**Extract provided**.
November 26, 2013
China’s New Defense Zone Drives Korea, Japan Together
Source: Breaking Defense
Journalist: Sydney J. Freeburg Jr.
China escalated tensions with Japan literally sky-high last weekend. After years of shadowboxing at sea around the Senkaku Islands, China’s Ministry of Defense announced a new “Air Defense Identification Zone” with authority to oversee and, implicitly, even intercept aircraft flying over the disputed waters, includes Japanese and American military planes. That raises the ugly prospect of repeating the 2000 collision off Hainan that killed a Chinese fighter pilot, downed a US Navy spyplane, and left 24 Americans in Chinese captivity for 11 days. China has yet to do anything to exercise its new claim to the islands, which are controlled by Japan but also claimed by China. But instead of bolstering China’s position, the action seems just to have stiffened anti-Chinese sentiment in Japan, the US, and — most counterproductively of all from Beijing’s perspective — South Korea.

**Records provided**.
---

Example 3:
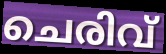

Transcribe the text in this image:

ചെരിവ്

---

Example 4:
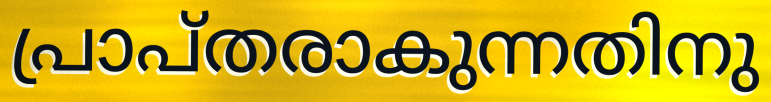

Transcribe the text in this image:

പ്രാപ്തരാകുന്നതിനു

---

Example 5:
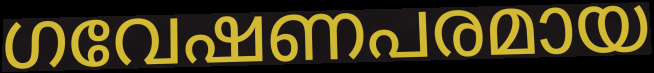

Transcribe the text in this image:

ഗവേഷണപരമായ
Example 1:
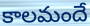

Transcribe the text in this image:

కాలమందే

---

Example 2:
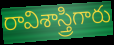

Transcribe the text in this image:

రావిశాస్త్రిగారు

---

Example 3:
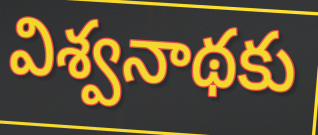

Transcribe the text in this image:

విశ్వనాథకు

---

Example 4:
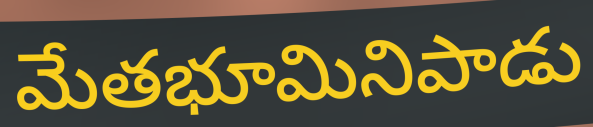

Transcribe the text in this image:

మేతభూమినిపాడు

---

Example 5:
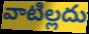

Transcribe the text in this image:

**Stated problem**.
Answer these questions from the article on China's new defense zone:
1. What did China's Ministry of Defense announce?
2. Which country controls the disputed islands?
3. In which country does the article say stiffened anti-Chinese sentiment is the most counterproductive from Beijing's perspective?
The records have nothing to do with the text.

**Final result**.
1. A new "Air Defense Identification Zone."
2. Japan.
3. South Korea.